Data Analytics Capstone Projects

Machine Learning Capstone Project Description:

Choose your own structured dataset (e.g., housing prices, customer churn, or loan default) to build a machine learning pipeline from scratch, including data cleaning, feature engineering, model selection, and performance evaluation. Put together a presentation highlighting your process, tools, and insights. 

Deliverables:

  1. Select and Explore a Structured Dataset
    • Choose a publicly available dataset (e.g., from Kaggle or UCI) relevant to a classification or regression problem; perform initial exploration to understand data structure and context.
  2. Clean and Engineer Features
    • Handle missing values, encode categorical data, and create meaningful new features that may improve model performance.
  3. Train and Evaluate Machine Learning Models
    • Apply at least one appropriate model (e.g., logistic regression, decision tree, random forest), perform data splitting, and evaluate performance using metrics such as accuracy or RMSE.
  4. Visualize Patterns and Results
    • Create clear visualizations (e.g., correlation heatmaps, prediction vs actual plots) that illustrate relationships in the data and support your findings.
  5. Presentation
    • A final presentation explaining your problem statement, approach, tools used (e.g., pandas, scikit-learn, matplotlib), patterns discovered, model results, and key takeaways.

Python Data Visualization Capstone Project Description:

Analyze global CO₂ emissions alongside GDP and population data. You’ll clean, explore, and visualize the data, then build an interactive dashboard in Dash. Your final presentation should highlight key patterns, tools used, and insights discovered.

Deliverables:

  1. Dataset Used: The student will use a publicly available dataset on global CO₂ emissions by country and year, along with GDP and population data for context. (e.g., Our World in Data)
  2. Exploratory Data Analysis (EDA): Clean and preprocess the data to handle missing values and inconsistent formats. Use correlation analysis and group-by techniques to understand trends and relationships between emissions, GDP, and population over time.
  3. Visualizations: Create insightful charts such as time series plots of emissions by continent, correlation heatmaps between GDP and emissions, and a bar chart of top polluting countries. Use matplotlib, seaborn, and plotly for varied visual appeal.
  4. Dashboard Implementation: Build a responsive, interactive dashboard using Dash, where users can filter data by region, select time ranges, and visualize the top emitters or GDP/emission ratios over time.
  5. Findings and Patterns: Present observations such as which countries have decoupled GDP growth from emissions, regional emission trends, or anomalies. Emphasize tools used (Pandas, Plotly, Dash, correlation analysis, apply() and lambda functions, etc.) and how they were used to derive insights.

Data Analytics Cumulative Capstone Project Description (Optional):

Use historical Citi Bike trip data* to identify patterns in urban transportation across NYC. Explore how usage varies by time, location, and weather, and develop insights to inform operational or policy decisions.

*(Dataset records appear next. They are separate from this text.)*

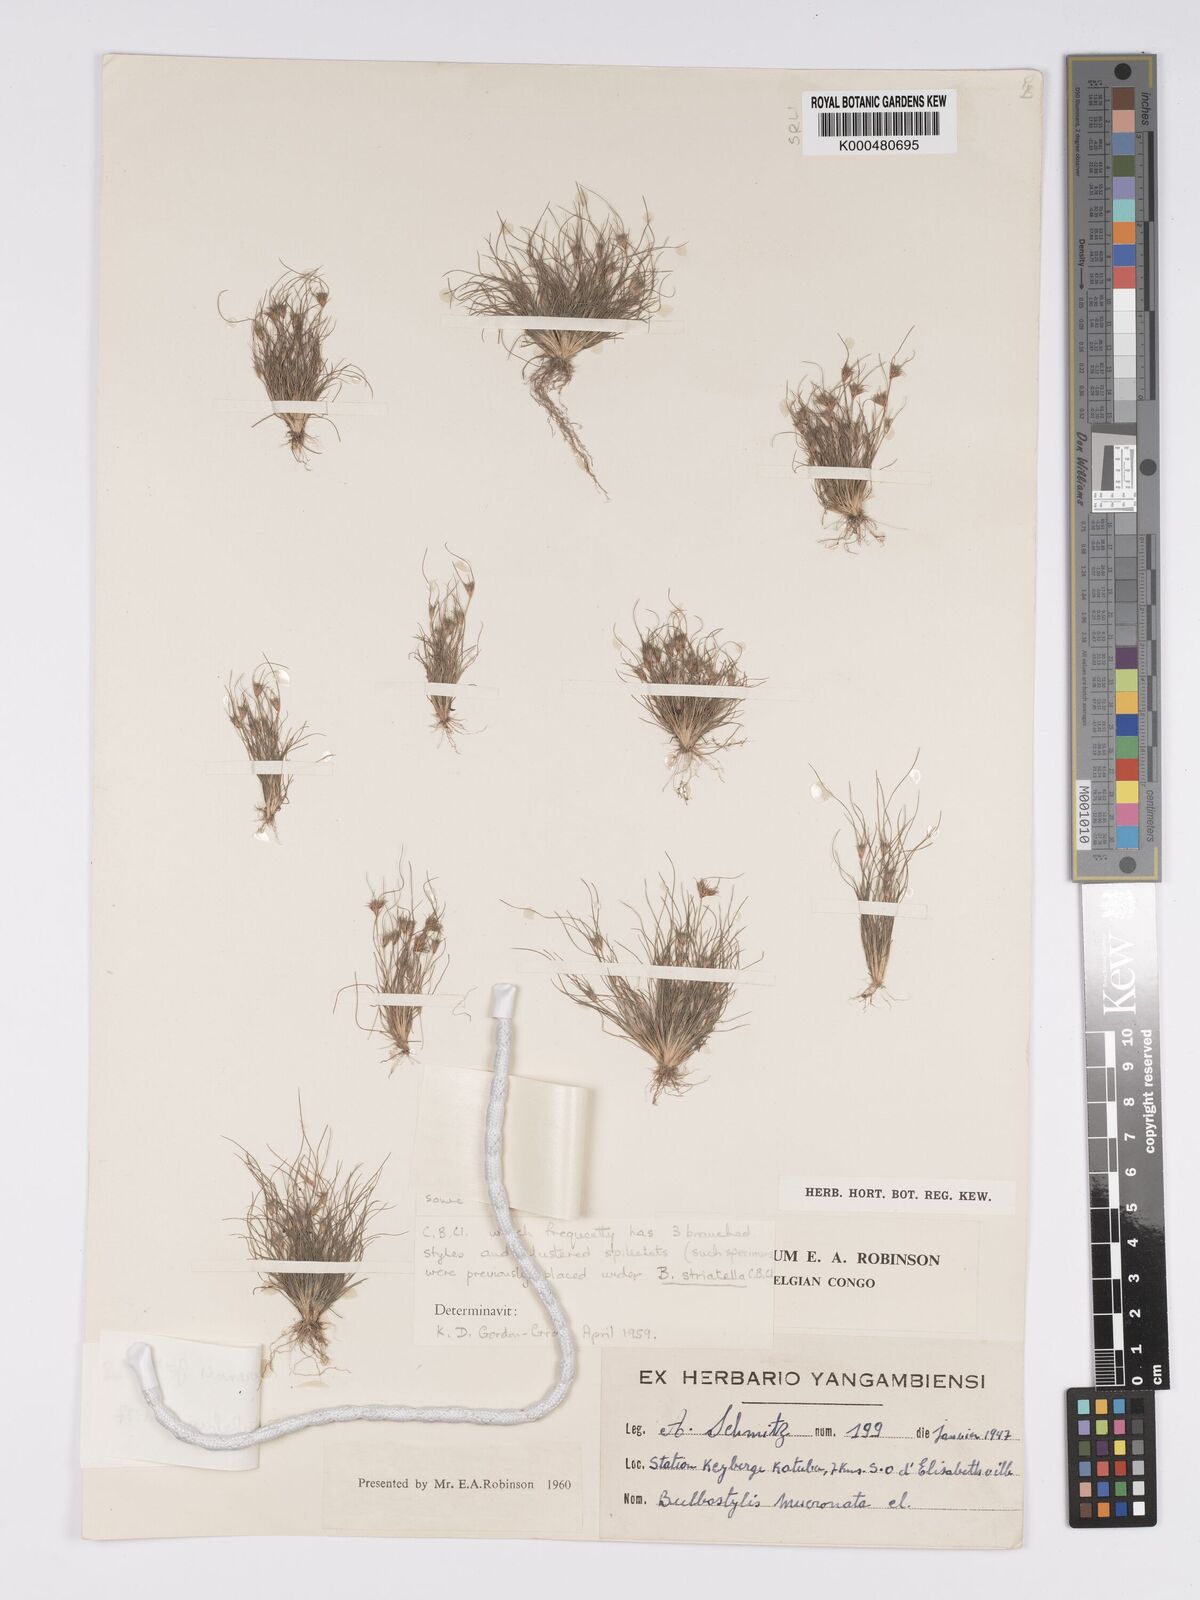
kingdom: Plantae
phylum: Tracheophyta
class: Liliopsida
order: Poales
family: Cyperaceae
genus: Bulbostylis
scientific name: Bulbostylis abbreviata
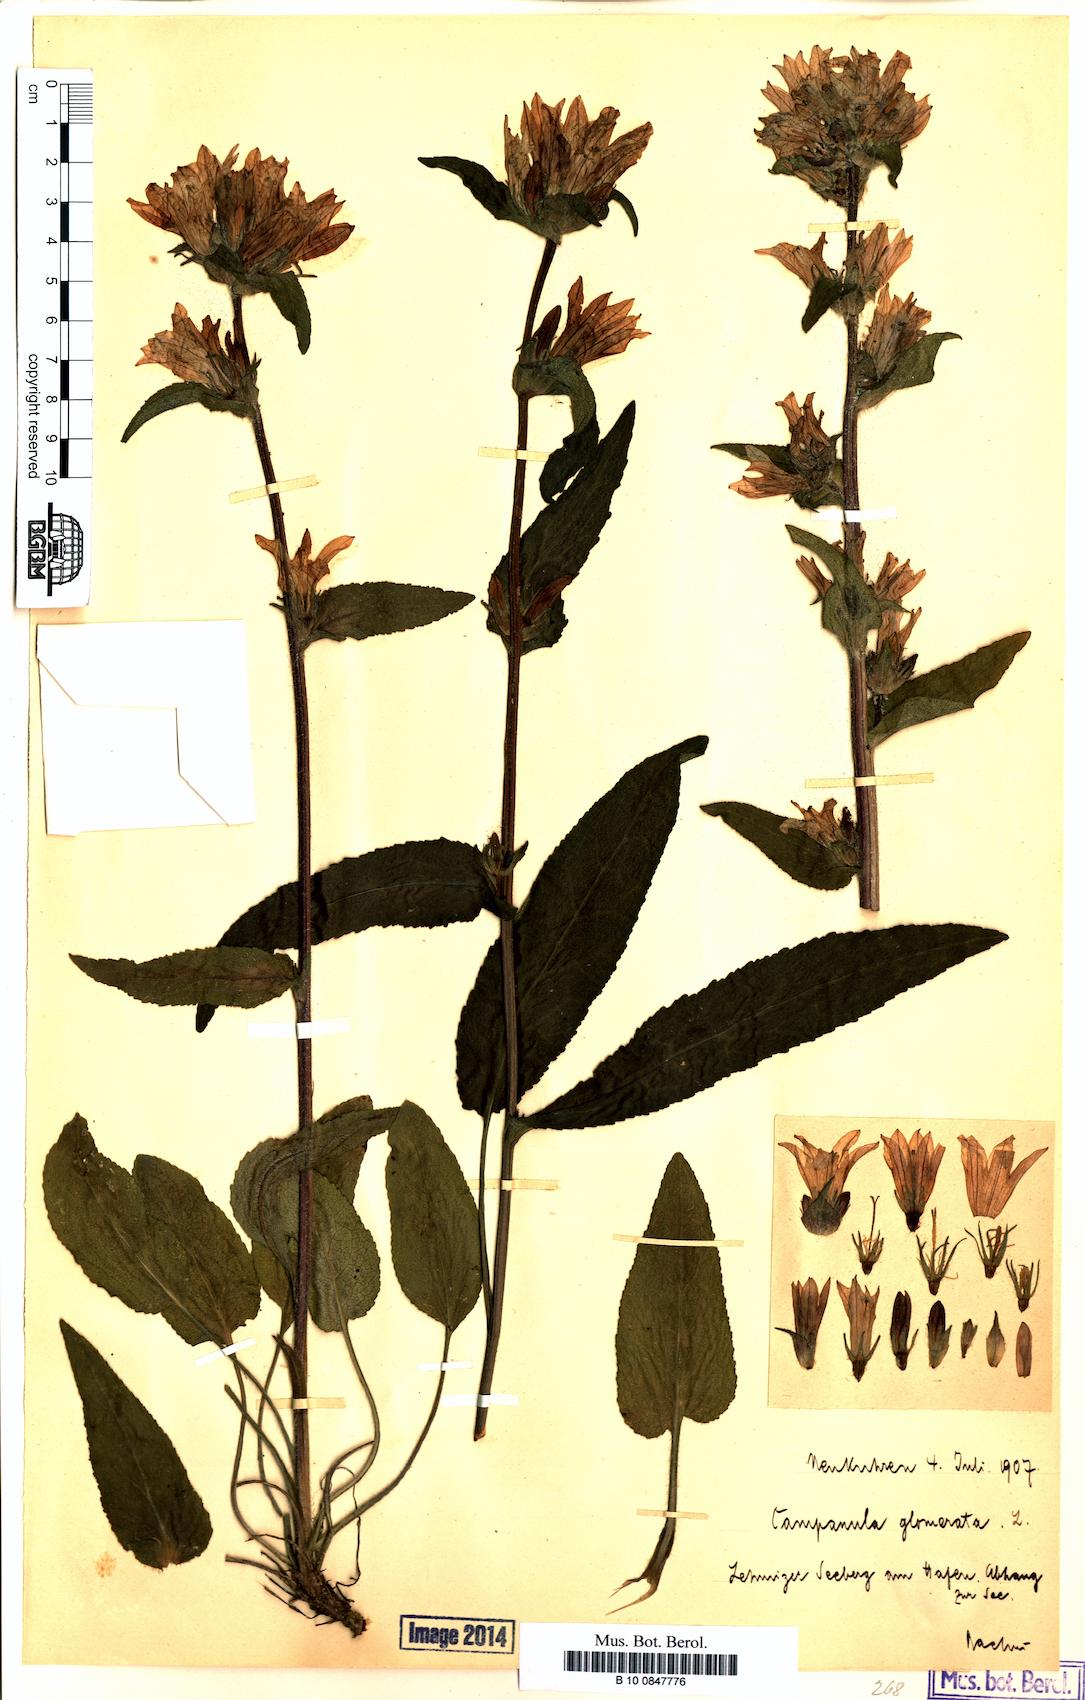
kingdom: Plantae
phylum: Tracheophyta
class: Magnoliopsida
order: Asterales
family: Campanulaceae
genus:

*You may choose your own set of data. Citi Bike is an example. 

Deliverables: 

  1. Gather & Prepare Data
    • Download Citi Bike data for the most recent 12-month period. Join it with relevant external data sources (e.g. weather, borough population) using SQL or Python, and clean/normalize the dataset for analysis.
  2. Perform Exploratory Data Analysis 
    • Analyze trends in trip duration, popular start and end stations, usage by time of day/week, and user demographics. Use Excel, Python (Pandas, Seaborn), or SQL queries to generate summary statistics and initial visuals.
  3. Build Geospatial and Time-Based Visuals
    • Use Tableau or Python to map high-traffic areas, station-to-station flows, and time series of ride volume. Focus on identifying usage peaks, gaps, and imbalances across neighborhoods.
  4. Create a Predictive or Insight Model
    • Use Python (Scikit-learn) to build a simple predictive model (e.g., regression or clustering) to estimate demand based on time, location, and weather. Explain your feature selection and model accuracy.
  5. Develop a Final Presentation
    • Prepare a presentation (slides or dashboard) explaining your findings, visualizations, and methodology. Clearly communicate patterns, anomalies, and recommendations, and describe the tools you used at each step. You should discuss the strengths and limitations of your analysis, along with potential steps to enhance it further.